━━━━━ Provided data
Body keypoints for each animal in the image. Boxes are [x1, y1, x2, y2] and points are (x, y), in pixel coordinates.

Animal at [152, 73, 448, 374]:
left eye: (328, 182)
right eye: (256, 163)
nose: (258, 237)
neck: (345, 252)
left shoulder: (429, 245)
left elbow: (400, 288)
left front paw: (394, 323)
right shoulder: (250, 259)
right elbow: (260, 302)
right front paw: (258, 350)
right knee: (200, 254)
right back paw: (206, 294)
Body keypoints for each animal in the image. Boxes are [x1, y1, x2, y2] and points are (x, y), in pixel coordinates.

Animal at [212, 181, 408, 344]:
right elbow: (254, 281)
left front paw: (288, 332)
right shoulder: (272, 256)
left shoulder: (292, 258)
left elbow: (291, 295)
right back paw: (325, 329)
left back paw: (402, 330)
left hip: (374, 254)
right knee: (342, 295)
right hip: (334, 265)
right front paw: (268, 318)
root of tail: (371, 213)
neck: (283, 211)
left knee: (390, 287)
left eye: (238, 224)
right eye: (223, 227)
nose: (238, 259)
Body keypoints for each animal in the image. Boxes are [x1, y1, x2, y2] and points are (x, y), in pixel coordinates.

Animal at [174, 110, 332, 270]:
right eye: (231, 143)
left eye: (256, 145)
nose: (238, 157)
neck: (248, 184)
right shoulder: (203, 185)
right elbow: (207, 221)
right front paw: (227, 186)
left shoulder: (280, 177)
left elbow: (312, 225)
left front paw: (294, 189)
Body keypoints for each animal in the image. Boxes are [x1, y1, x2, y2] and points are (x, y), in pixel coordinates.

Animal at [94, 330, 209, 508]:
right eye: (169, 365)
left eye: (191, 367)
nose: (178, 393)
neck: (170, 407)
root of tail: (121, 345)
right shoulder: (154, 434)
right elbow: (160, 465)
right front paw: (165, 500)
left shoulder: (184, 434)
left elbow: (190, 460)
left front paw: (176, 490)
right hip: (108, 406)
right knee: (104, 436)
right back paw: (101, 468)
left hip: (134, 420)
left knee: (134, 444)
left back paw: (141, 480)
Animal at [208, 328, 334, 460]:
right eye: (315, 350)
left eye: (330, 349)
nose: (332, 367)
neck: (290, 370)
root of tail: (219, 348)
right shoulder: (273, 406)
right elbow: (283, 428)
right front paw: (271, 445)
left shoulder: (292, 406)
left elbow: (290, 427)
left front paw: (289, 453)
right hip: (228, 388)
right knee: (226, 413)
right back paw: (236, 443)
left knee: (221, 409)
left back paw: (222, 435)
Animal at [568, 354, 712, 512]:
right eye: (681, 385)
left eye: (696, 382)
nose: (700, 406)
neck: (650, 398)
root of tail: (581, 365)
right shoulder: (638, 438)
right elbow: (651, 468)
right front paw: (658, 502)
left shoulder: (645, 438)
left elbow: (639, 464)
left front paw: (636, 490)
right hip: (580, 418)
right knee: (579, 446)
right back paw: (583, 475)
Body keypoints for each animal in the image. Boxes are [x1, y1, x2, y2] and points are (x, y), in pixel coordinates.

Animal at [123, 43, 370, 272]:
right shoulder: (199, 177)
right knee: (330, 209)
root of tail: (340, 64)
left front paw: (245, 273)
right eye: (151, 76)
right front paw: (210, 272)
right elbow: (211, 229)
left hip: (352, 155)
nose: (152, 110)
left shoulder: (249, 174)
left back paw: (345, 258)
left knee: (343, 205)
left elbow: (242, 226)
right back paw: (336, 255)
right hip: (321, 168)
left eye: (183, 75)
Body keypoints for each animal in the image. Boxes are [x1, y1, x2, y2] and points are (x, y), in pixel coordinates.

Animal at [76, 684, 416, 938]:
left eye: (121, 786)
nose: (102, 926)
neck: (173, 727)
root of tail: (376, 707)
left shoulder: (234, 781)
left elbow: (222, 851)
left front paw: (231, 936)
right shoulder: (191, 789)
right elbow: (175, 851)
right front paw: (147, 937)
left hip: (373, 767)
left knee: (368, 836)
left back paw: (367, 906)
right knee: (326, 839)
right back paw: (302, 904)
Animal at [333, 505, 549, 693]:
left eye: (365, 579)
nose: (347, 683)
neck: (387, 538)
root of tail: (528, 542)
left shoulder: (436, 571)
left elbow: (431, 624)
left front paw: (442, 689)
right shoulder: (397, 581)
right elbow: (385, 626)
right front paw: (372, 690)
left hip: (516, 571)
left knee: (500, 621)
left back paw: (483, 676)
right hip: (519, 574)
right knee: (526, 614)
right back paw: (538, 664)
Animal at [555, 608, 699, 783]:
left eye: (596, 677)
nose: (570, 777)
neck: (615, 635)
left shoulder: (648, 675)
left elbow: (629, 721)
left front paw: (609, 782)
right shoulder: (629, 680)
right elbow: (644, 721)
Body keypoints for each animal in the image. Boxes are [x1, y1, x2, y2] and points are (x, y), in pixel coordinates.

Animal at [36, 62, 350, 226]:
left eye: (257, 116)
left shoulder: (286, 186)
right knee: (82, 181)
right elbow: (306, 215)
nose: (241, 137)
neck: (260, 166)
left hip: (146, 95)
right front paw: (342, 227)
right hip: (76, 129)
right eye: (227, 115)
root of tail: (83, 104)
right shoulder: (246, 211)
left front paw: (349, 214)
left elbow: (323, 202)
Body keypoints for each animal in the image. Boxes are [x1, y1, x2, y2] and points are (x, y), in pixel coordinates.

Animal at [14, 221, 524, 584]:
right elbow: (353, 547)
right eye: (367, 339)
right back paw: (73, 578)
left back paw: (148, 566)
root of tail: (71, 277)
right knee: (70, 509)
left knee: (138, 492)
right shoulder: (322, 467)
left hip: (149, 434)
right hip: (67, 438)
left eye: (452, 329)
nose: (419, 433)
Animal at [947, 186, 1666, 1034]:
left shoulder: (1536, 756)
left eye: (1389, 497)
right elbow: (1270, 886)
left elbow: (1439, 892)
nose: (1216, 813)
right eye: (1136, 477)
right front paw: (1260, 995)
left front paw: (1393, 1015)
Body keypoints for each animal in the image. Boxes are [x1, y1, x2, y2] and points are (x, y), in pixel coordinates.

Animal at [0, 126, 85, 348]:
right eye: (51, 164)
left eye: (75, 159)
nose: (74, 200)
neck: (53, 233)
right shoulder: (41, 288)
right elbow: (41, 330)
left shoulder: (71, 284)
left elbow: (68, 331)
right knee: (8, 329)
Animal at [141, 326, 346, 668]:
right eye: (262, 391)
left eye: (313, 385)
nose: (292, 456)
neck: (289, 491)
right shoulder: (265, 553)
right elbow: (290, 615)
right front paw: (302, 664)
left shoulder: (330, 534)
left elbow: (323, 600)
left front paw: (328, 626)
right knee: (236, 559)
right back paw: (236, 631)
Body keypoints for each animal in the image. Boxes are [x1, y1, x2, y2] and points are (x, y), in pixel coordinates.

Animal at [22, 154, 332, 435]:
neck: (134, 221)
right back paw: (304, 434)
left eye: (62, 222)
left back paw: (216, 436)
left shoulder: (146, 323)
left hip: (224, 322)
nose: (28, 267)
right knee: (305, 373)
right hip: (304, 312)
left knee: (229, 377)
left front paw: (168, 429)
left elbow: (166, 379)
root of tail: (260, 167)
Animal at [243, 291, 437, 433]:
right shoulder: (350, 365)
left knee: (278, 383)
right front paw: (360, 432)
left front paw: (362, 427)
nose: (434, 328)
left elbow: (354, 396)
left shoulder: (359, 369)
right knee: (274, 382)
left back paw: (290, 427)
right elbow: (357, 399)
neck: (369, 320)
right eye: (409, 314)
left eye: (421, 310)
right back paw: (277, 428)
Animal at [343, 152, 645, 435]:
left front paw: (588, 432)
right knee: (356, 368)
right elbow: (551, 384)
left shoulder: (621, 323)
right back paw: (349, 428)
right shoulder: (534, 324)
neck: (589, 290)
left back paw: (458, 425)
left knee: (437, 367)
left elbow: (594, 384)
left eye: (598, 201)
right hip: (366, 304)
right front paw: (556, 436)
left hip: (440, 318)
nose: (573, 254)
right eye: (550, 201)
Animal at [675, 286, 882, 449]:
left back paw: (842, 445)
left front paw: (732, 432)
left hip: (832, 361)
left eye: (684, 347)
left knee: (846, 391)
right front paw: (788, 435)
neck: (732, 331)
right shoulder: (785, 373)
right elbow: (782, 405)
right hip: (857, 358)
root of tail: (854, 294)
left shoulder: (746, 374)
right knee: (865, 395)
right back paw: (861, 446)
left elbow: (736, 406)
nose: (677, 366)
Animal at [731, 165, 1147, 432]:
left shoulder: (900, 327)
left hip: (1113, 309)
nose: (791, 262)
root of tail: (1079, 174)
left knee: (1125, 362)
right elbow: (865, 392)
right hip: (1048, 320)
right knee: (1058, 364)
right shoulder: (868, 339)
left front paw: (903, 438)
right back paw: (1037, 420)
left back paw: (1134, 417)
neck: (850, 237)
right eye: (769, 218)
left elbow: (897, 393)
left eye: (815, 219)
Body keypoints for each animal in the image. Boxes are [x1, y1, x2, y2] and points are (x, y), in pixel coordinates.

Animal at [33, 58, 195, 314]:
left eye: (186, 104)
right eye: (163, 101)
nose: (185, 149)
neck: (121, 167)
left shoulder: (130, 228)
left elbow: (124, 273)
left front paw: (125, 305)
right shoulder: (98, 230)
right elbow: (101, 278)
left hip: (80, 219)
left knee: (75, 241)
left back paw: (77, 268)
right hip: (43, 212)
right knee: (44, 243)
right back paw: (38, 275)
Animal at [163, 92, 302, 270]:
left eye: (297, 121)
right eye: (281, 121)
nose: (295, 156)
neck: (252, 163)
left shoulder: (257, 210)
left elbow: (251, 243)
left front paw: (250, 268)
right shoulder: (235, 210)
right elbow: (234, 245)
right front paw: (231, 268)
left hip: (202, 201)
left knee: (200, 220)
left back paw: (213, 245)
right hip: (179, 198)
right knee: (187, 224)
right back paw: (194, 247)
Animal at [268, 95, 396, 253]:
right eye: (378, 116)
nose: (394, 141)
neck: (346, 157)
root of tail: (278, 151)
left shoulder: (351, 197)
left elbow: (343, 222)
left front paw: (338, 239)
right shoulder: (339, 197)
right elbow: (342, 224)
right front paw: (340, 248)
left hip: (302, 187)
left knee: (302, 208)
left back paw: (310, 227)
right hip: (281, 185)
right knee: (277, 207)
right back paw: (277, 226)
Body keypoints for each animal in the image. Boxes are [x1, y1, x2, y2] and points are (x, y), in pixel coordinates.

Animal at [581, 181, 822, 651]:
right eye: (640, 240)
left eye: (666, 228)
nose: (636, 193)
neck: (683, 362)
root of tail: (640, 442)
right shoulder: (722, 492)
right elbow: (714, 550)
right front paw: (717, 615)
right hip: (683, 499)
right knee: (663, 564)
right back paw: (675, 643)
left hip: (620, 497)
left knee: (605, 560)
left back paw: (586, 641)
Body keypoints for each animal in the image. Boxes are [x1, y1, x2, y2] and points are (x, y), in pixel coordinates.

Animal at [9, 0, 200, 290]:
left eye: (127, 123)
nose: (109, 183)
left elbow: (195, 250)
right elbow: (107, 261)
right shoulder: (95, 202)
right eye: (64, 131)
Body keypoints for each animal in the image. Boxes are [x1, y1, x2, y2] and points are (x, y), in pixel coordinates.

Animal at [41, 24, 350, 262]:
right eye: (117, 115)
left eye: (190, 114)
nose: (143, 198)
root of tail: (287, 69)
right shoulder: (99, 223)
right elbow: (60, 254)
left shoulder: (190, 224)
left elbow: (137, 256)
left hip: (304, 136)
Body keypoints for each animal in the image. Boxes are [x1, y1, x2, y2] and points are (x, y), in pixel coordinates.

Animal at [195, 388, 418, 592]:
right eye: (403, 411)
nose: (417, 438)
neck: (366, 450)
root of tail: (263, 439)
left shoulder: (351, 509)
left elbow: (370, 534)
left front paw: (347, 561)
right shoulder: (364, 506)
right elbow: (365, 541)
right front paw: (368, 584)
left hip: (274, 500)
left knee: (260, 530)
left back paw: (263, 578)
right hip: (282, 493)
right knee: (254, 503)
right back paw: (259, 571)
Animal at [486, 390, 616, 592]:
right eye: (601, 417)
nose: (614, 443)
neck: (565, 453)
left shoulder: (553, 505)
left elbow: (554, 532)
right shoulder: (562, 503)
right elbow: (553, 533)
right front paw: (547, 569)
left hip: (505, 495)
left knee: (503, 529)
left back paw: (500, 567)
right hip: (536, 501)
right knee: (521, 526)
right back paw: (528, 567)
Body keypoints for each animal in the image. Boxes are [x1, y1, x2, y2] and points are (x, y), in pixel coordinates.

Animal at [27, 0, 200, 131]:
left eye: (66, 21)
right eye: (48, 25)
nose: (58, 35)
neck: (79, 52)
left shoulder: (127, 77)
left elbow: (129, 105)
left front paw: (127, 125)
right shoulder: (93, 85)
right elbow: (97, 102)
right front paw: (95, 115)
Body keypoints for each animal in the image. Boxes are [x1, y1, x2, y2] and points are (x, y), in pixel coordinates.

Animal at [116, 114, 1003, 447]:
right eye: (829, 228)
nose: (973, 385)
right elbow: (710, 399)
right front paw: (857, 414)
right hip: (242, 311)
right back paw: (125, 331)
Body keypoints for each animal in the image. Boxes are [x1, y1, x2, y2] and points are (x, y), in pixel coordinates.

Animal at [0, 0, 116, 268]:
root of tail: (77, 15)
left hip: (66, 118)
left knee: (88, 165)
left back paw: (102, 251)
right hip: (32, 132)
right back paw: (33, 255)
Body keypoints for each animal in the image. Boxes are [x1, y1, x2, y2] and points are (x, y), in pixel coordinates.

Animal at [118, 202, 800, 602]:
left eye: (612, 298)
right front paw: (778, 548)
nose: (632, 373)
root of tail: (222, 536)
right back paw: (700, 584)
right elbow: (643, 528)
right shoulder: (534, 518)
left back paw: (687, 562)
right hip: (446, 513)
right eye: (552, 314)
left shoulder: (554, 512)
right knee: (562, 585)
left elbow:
━━━━━━━━━━
= What you have to do =
What you give back should be only the lines of the records above, starting at the line with "right eye: (769, 218)" and ending at the line with "left elbow: (124, 273)", restated word for word.

= Answer to the problem =
right eye: (769, 218)
left elbow: (897, 393)
left eye: (815, 219)
Body keypoints for each animal in the image. Boxes are [x1, y1, x2, y2] and points are (x, y), in pixel coordinates.

Animal at [33, 58, 195, 314]:
left eye: (186, 104)
right eye: (163, 101)
nose: (185, 149)
neck: (121, 167)
left shoulder: (130, 228)
left elbow: (124, 273)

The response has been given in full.